_EXTRAIT DU DOCUMENT_
»»

Je ne vais pas faire l’innocent, hein... mes difficultés venaient aussi de moi, et des circonstances climatiques. Mais pas que.
J’ai donc fini par arrêter le massacre.
Encore maintenant, quand je pratique une activité agricole (salariée, bien dans le cadre et très bien payée), environ 80% de mon salaire est financé par la communauté européenne... pas grâce à la vente des produits de l’agriculture. Bref, l’agriculture je connais. C’est un milieu dont je suis issu, et dans lequel je suis encore une bonne partie de temps.
Je dis une bonne partie du temps parce-que oui, cher Sébastien, l’agriculture conventionnelle et normée, en plus de ne pas payer, elle aigrit une partie des gens. Mais elle peut aussi en rendre d’autres critiques et combatifs.
Et oui, Sébastien. Le temps que ça m’a libéré m’a permis de me documenter, de me politiser plus que je ne l’étais déjà, et de devenir actif. Une activité que tu associerais certainement à celle de ces « militants de l’ultragauche violente ». De ceux que tu voudrais expulser à grands coups de tonfa et de gaz lacrymo’ (savoureusement ironique pour quelqu’un qui les taxe de violence, n’est-ce pas ?). De ceux dont tu dis qu’ils n’auront jamais une activité agricole.

««

_SÉRIE DE CONSIGNES_
• 1. D'après l'extrait sur l'agriculture, quelle part du salaire perçu pour une activité agricole salariée est financée par la communauté européenne ?
• 2. Donnez la suite de l'extrait sur l'agriculture à partir de sa dernière phrase.

_LIGNES DE DONNÉES_
»»

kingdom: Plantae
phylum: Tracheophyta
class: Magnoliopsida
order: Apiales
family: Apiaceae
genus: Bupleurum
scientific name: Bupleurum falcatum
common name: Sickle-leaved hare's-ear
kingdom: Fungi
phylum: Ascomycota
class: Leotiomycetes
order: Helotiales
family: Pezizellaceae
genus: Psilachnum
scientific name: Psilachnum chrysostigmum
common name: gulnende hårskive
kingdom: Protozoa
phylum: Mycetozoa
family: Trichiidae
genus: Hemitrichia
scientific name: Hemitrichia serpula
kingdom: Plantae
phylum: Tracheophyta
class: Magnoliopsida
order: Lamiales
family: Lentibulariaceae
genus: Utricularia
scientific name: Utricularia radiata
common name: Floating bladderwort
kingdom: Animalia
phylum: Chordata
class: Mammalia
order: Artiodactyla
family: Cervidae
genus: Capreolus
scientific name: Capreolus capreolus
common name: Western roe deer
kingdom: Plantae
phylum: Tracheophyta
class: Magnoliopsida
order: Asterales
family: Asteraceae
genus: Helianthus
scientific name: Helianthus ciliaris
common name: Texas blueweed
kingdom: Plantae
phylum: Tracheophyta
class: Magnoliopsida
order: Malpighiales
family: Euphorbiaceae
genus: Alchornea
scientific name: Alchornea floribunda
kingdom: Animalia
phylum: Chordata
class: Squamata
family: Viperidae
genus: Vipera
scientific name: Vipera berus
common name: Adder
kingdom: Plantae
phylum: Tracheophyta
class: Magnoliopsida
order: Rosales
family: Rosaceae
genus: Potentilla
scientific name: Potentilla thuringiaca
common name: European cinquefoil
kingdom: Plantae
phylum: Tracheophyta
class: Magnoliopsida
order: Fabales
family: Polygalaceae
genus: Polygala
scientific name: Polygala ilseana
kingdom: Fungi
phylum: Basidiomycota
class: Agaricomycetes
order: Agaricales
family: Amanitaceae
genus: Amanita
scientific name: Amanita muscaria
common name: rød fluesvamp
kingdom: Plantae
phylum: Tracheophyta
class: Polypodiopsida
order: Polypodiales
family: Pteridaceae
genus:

««

_RÉPONSES RÉDIGÉES_
• 1. Environ 80 % de ce salaire est financé par la communauté européenne.

• 2.
Oui, j’ai été agriculteur. Oui, malgré mes pourtant très modestes contributions politiques, il est très probable que cet État dont tu fais partie m’ait « fiché S », classé comme par une police politique comme « ultraviolent » ou « appelant à la haine ». L’accusation en serait tellement ridicule qu’elle en devient terriblement amusante quand j’y songe.
Alors tu pourrais me dire que je suis une exception, Sébastien. Je tiens à réfuter d’emblée cette affirmation : des gens que je connais personnellement sur cet axe politique et avec un parcours agricole, je pourrais t’en citer une bonne douzaine sans même réfléchir, uniquement dans mon entourage.
Sébastien, ta lecture du monde et tes cases sont trop étroites pour saisir la réalité de ce monde. Un monde sur lequel d’autres incompétents t’ont pourtant donné trop de pouvoirs (même si, ne nous le cachons pas, tu n’es ici est pour d’autres qu’un pion qui me sert à exercer la critique de fond que je cherche ici à faire).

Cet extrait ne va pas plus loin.